PROBLEM DESCRIPTION ▸ Within the listing below, give again exactly the lines between the one containing "Commissioner: Brock Otten" and the one containing "No. 2018AP2173", inclusive, pictures left aside.

┄┄┄┄┄┄┄┄┄┄┄┄┄┄┄┄┄┄┄┄

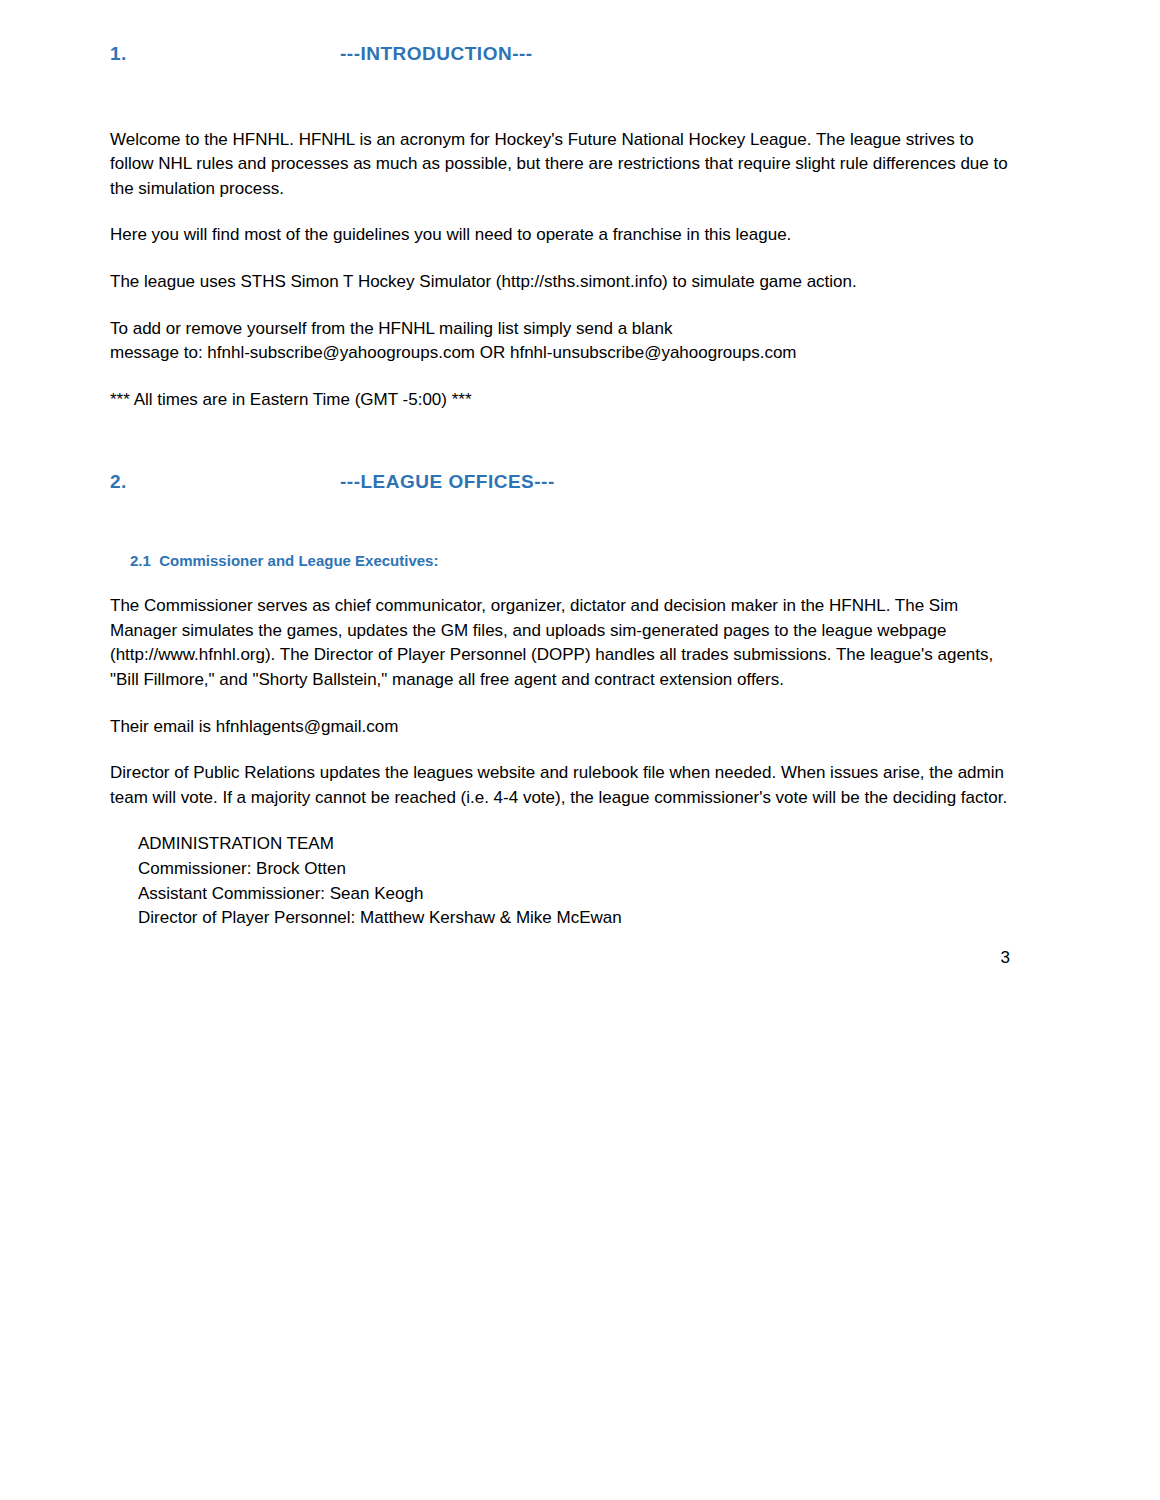1.---INTRODUCTION---
Welcome to the HFNHL. HFNHL is an acronym for Hockey's Future National Hockey League. The league strives to follow NHL rules and processes as much as possible, but there are restrictions that require slight rule differences due to the simulation process.
Here you will find most of the guidelines you will need to operate a franchise in this league.
The league uses STHS Simon T Hockey Simulator (http://sths.simont.info) to simulate game action.
To add or remove yourself from the HFNHL mailing list simply send a blank
message to: hfnhl-subscribe@yahoogroups.com OR hfnhl-unsubscribe@yahoogroups.com
*** All times are in Eastern Time (GMT -5:00) ***
2.---LEAGUE OFFICES---
2.1 Commissioner and League Executives:
The Commissioner serves as chief communicator, organizer, dictator and decision maker in the HFNHL. The Sim Manager simulates the games, updates the GM files, and uploads sim-generated pages to the league webpage (http://www.hfnhl.org). The Director of Player Personnel (DOPP) handles all trades submissions. The league's agents, "Bill Fillmore," and "Shorty Ballstein," manage all free agent and contract extension offers.
Their email is hfnhlagents@gmail.com
Director of Public Relations updates the leagues website and rulebook file when needed. When issues arise, the admin team will vote. If a majority cannot be reached (i.e. 4-4 vote), the league commissioner's vote will be the deciding factor.
ADMINISTRATION TEAM
Commissioner: Brock Otten
Assistant Commissioner: Sean Keogh
Director of Player Personnel: Matthew Kershaw & Mike McEwan
3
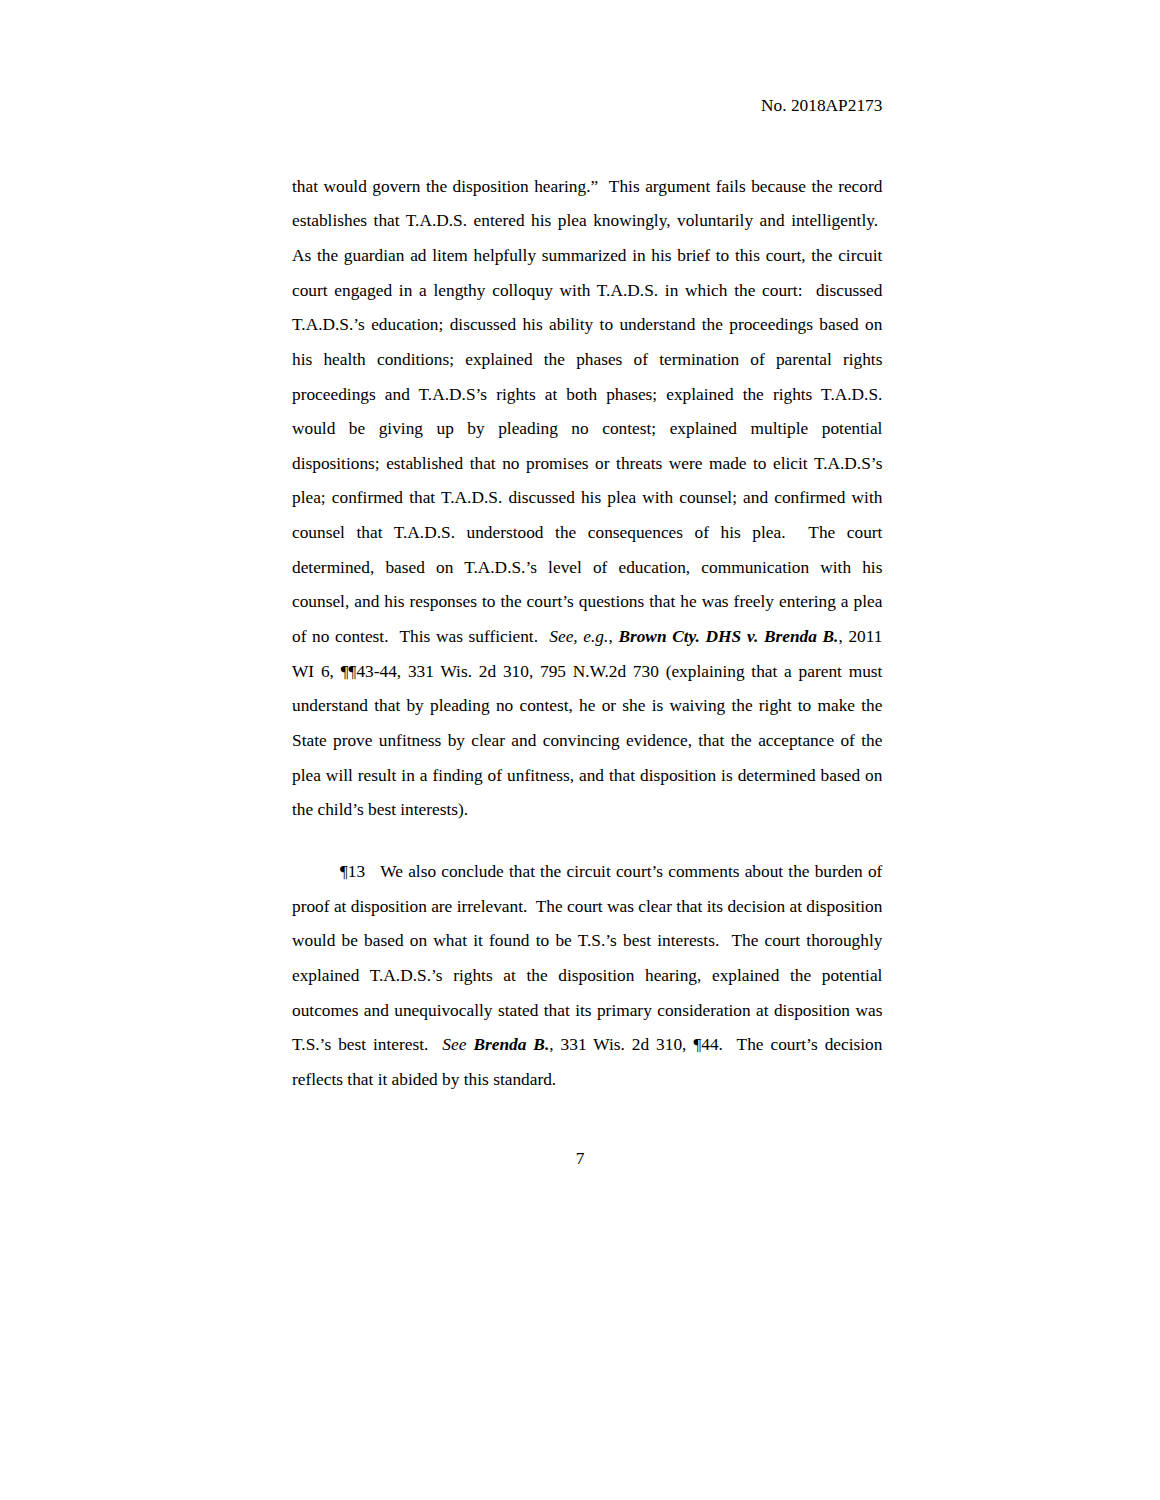No. 2018AP2173
that would govern the disposition hearing.” This argument fails because the record establishes that T.A.D.S. entered his plea knowingly, voluntarily and intelligently. As the guardian ad litem helpfully summarized in his brief to this court, the circuit court engaged in a lengthy colloquy with T.A.D.S. in which the court: discussed T.A.D.S.’s education; discussed his ability to understand the proceedings based on his health conditions; explained the phases of termination of parental rights proceedings and T.A.D.S’s rights at both phases; explained the rights T.A.D.S. would be giving up by pleading no contest; explained multiple potential dispositions; established that no promises or threats were made to elicit T.A.D.S’s plea; confirmed that T.A.D.S. discussed his plea with counsel; and confirmed with counsel that T.A.D.S. understood the consequences of his plea. The court determined, based on T.A.D.S.’s level of education, communication with his counsel, and his responses to the court’s questions that he was freely entering a plea of no contest. This was sufficient. See, e.g., Brown Cty. DHS v. Brenda B., 2011 WI 6, ¶¶43-44, 331 Wis. 2d 310, 795 N.W.2d 730 (explaining that a parent must understand that by pleading no contest, he or she is waiving the right to make the State prove unfitness by clear and convincing evidence, that the acceptance of the plea will result in a finding of unfitness, and that disposition is determined based on the child’s best interests).
¶13 We also conclude that the circuit court’s comments about the burden of proof at disposition are irrelevant. The court was clear that its decision at disposition would be based on what it found to be T.S.’s best interests. The court thoroughly explained T.A.D.S.’s rights at the disposition hearing, explained the potential outcomes and unequivocally stated that its primary consideration at disposition was T.S.’s best interest. See Brenda B., 331 Wis. 2d 310, ¶44. The court’s decision reflects that it abided by this standard.
7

┄┄┄┄┄┄┄┄┄┄┄┄┄┄┄┄┄┄┄┄

YOUR RESPONSE ▸
Commissioner: Brock Otten
Assistant Commissioner: Sean Keogh
Director of Player Personnel: Matthew Kershaw & Mike McEwan
3
No. 2018AP2173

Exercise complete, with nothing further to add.